**Exercise task**
Scale the data from its first line through the line containing "[0, 778, 67, 857] BusinessName: tv", both included, and give all those lines again with the requests left unchanged. Multiply every bounding-box coordinate in the answers by 0.95 and round each result to a whole number, rounding halves up.

**Data supplied**
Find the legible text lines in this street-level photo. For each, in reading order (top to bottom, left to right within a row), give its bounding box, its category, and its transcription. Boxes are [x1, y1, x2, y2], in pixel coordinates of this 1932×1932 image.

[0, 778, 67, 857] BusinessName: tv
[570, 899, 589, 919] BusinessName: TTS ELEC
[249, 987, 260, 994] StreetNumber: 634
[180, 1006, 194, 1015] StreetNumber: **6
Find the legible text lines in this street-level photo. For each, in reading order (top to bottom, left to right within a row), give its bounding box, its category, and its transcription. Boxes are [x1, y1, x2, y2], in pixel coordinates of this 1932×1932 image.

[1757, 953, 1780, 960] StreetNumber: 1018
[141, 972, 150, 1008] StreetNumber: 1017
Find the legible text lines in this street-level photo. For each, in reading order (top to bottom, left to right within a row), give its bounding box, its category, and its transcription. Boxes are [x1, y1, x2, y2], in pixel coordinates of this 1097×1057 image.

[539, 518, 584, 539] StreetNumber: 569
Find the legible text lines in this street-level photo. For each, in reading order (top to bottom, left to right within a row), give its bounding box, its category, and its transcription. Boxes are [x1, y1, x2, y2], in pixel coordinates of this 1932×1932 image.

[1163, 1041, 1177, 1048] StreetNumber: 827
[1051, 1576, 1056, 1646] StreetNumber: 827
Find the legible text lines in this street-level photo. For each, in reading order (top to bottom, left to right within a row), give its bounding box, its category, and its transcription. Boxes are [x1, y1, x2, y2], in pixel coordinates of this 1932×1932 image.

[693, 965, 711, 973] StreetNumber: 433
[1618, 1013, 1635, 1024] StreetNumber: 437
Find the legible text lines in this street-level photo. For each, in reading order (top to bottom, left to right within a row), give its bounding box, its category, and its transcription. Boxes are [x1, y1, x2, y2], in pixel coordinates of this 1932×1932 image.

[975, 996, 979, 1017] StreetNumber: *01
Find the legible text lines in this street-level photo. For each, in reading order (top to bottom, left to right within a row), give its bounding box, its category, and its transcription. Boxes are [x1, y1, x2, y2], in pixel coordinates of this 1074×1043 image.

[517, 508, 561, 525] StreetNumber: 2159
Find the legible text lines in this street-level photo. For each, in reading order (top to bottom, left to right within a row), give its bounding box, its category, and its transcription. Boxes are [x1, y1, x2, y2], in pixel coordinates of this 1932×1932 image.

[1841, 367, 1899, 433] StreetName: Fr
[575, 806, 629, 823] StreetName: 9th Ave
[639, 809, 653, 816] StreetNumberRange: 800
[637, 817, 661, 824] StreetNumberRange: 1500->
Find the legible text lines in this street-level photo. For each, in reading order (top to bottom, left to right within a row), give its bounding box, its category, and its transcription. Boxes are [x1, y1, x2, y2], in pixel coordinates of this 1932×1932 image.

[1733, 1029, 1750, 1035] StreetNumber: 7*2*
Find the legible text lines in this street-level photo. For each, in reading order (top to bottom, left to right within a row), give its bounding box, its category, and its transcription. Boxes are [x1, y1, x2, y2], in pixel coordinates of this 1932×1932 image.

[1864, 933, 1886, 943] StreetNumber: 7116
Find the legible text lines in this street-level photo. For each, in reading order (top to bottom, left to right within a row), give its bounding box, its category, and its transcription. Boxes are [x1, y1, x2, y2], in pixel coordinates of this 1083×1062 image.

**Final result**
Find the legible text lines in this street-level photo. For each, in reading order (top to bottom, left to right within a row), give its bounding box, its category, and its transcription. Boxes are [x1, y1, x2, y2], in pixel coordinates of this 1932×1932 image.

[0, 739, 64, 814] BusinessName: tv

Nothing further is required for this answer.